*** Document excerpt ***

So, of course there’s an easy-to-use, affordable, totally DIY (with a little help) platform to draft a prenup together.
That’s the best thing about HelloPrenup – you and your partner work together to create an agreement that is fair to both of you and protects both of your interests. The process will guide you through those uncomfortable convos in a really easy way, which takes away (most) of the awkwardness.
Some of the topics you’ll cover include:
- Current income
- What you expect to earn in the future
- Debt – credit cards, student loans, all things debt
- What each of you own
- What property is “yours” and what’s “theirs,” or is it all shared?
- Considerations for children from previous marriages
- Whether you wish to have separate or shared bank accounts
- How long will the agreement be enforced (or will there be a sunset clause?)
- How will you handle inheritances?

***

▶ **Problem**
Copy out the HelloPrenup passage in full, word for word and with the same punctuation and list items. Rely only on the HelloPrenup passage and draw on no outside information.

*** Dataset content ***

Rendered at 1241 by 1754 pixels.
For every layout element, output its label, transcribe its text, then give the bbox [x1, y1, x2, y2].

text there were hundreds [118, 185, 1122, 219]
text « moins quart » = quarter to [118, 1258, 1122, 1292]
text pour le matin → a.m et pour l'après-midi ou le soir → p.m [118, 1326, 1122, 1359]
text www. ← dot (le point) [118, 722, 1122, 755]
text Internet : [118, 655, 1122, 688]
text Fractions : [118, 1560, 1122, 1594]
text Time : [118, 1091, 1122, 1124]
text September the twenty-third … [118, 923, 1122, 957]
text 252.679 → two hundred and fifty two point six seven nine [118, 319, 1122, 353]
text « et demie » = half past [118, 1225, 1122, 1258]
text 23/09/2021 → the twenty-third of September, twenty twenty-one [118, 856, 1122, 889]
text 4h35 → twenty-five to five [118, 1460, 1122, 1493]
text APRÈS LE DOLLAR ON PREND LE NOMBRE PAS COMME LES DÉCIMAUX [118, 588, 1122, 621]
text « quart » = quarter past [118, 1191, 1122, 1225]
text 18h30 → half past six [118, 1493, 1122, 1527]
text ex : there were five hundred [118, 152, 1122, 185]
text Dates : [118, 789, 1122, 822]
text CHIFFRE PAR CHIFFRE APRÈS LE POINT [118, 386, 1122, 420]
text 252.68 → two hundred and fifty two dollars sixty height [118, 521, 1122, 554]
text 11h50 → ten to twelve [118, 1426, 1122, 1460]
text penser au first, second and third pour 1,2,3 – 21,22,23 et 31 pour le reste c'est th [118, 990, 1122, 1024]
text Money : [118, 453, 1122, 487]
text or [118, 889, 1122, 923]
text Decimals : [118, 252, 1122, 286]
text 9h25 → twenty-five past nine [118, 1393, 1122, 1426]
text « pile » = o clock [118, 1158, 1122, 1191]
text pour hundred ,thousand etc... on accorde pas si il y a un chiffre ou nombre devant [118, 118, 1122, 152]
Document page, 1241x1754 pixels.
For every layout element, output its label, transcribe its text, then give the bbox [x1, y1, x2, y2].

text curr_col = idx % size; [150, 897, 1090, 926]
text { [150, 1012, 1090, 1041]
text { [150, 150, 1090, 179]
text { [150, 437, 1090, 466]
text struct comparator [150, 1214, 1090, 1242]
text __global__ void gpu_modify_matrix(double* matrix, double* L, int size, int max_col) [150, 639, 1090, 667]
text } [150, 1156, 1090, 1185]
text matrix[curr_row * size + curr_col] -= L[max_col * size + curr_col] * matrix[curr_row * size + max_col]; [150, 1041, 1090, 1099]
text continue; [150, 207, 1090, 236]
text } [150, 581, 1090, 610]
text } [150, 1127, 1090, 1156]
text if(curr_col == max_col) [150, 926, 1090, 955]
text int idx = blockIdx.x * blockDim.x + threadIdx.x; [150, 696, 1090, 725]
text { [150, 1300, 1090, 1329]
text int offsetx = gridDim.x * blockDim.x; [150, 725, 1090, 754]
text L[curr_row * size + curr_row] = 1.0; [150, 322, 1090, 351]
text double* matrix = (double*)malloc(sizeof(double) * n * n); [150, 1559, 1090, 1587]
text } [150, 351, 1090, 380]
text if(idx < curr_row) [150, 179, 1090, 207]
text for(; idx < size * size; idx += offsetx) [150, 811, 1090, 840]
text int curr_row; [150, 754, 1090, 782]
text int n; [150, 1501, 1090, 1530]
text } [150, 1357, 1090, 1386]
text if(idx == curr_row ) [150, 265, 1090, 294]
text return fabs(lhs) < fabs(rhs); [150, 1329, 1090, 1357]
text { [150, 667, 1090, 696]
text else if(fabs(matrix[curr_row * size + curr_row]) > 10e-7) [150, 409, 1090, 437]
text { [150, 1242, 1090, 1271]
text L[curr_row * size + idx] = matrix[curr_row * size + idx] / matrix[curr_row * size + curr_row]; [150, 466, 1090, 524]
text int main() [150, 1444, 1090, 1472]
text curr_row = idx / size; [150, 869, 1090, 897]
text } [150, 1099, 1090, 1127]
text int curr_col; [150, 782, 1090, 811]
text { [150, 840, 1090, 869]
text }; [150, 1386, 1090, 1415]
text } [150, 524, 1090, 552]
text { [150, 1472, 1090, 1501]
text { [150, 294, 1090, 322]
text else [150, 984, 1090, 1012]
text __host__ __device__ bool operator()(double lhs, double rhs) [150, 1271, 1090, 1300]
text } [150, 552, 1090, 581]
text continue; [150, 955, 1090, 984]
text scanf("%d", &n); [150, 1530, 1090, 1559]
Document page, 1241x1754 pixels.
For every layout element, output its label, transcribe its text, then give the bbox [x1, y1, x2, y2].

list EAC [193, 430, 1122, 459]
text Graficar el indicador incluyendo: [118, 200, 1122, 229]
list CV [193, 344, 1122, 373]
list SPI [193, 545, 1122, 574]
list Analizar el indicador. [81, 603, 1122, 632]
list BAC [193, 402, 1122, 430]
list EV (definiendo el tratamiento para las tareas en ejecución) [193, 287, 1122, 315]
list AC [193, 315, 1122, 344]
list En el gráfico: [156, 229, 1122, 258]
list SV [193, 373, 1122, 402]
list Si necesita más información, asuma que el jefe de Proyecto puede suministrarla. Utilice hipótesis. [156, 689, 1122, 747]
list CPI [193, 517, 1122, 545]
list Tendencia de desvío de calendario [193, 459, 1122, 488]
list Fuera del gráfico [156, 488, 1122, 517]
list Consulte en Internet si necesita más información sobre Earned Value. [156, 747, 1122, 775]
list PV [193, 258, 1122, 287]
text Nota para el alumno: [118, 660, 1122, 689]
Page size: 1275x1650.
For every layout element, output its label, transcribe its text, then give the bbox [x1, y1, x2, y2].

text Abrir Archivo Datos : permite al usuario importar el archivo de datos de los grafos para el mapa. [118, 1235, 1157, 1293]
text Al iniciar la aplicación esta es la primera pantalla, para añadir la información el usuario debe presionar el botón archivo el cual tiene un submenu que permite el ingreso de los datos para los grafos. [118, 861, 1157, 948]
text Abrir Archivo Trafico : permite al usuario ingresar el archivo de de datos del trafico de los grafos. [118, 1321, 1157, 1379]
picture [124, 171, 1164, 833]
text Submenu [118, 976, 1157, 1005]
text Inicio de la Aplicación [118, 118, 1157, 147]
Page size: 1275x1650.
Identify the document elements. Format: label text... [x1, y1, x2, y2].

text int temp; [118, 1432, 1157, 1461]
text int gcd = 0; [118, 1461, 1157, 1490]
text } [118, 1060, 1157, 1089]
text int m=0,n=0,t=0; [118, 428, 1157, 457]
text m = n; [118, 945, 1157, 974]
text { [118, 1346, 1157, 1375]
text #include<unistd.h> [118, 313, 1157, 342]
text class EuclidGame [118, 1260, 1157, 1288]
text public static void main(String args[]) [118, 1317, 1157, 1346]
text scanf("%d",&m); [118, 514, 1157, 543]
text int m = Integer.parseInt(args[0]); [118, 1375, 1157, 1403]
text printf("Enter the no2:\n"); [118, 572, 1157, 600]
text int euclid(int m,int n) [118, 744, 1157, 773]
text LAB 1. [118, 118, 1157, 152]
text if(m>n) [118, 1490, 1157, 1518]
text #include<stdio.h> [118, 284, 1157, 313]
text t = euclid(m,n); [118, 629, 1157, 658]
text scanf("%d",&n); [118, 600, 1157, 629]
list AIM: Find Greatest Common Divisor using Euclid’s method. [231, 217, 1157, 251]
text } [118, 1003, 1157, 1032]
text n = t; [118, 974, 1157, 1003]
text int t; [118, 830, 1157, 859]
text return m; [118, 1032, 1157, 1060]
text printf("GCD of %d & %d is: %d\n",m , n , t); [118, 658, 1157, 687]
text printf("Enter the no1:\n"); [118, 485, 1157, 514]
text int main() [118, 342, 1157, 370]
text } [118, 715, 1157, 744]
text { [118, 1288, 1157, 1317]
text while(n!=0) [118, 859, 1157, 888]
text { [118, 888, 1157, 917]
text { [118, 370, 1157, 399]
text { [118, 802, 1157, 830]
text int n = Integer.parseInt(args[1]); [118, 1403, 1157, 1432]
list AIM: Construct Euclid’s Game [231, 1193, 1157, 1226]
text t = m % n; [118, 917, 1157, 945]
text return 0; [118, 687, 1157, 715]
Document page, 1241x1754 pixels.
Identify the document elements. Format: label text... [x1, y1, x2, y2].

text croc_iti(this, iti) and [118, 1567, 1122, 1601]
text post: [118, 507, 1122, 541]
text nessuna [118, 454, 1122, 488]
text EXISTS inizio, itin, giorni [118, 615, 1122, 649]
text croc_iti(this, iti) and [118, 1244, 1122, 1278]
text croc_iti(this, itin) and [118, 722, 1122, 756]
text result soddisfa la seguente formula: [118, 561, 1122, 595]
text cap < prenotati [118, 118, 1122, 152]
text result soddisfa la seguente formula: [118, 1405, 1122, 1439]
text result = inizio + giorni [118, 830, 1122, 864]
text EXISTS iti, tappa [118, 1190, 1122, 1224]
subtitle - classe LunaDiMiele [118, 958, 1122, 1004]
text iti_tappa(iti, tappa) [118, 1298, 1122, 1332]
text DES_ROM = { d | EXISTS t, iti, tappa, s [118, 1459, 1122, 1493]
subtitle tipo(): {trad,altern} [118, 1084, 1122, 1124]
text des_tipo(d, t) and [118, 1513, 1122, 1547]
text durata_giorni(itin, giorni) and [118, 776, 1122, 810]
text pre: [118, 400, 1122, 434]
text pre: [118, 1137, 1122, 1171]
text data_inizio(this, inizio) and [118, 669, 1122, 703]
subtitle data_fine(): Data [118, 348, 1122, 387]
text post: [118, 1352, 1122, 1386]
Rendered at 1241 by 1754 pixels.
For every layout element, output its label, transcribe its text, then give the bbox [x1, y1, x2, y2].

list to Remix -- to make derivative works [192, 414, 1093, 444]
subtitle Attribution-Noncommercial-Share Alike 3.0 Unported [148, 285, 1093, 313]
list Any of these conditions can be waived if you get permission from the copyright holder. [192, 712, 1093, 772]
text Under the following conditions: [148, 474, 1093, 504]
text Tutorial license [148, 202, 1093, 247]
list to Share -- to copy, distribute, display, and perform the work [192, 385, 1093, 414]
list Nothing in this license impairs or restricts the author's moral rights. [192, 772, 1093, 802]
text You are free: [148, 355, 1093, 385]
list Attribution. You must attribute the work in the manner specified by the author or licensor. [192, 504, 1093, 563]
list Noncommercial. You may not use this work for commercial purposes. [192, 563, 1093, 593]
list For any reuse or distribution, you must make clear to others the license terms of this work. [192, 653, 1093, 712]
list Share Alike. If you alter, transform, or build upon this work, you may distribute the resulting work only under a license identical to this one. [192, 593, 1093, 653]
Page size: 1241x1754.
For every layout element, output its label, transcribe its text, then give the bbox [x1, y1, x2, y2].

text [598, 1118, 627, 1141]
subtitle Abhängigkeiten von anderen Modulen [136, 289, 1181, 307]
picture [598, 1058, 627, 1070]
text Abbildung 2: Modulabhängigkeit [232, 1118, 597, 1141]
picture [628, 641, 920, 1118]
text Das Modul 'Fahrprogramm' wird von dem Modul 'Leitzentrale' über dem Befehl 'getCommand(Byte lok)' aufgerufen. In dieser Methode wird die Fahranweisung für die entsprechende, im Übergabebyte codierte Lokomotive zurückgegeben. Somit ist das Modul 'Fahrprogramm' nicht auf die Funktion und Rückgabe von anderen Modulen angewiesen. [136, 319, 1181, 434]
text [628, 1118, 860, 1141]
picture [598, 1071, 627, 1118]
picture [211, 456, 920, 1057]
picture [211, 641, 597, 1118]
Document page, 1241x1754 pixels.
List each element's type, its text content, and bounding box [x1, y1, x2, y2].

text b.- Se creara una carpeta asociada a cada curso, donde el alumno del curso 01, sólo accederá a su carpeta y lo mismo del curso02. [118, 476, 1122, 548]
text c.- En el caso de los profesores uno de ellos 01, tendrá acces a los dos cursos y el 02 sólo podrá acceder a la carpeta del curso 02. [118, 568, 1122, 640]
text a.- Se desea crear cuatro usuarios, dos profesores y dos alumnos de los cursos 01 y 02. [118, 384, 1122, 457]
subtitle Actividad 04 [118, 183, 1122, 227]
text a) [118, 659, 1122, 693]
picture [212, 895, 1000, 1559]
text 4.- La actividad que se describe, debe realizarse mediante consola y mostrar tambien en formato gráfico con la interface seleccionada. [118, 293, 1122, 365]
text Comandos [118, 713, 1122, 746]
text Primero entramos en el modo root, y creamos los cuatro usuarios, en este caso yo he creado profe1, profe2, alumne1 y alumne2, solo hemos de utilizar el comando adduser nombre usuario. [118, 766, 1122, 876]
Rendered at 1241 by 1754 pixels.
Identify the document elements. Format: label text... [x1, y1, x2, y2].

***

▶ **Solution for this exercise**
So, of course there’s an easy-to-use, affordable, totally DIY (with a little help) platform to draft a prenup together.
That’s the best thing about HelloPrenup – you and your partner work together to create an agreement that is fair to both of you and protects both of your interests. The process will guide you through those uncomfortable convos in a really easy way, which takes away (most) of the awkwardness.
Some of the topics you’ll cover include:
- Current income
- What you expect to earn in the future
- Debt – credit cards, student loans, all things debt
- What each of you own
- What property is “yours” and what’s “theirs,” or is it all shared?
- Considerations for children from previous marriages
- Whether you wish to have separate or shared bank accounts
- How long will the agreement be enforced (or will there be a sunset clause?)
- How will you handle inheritances?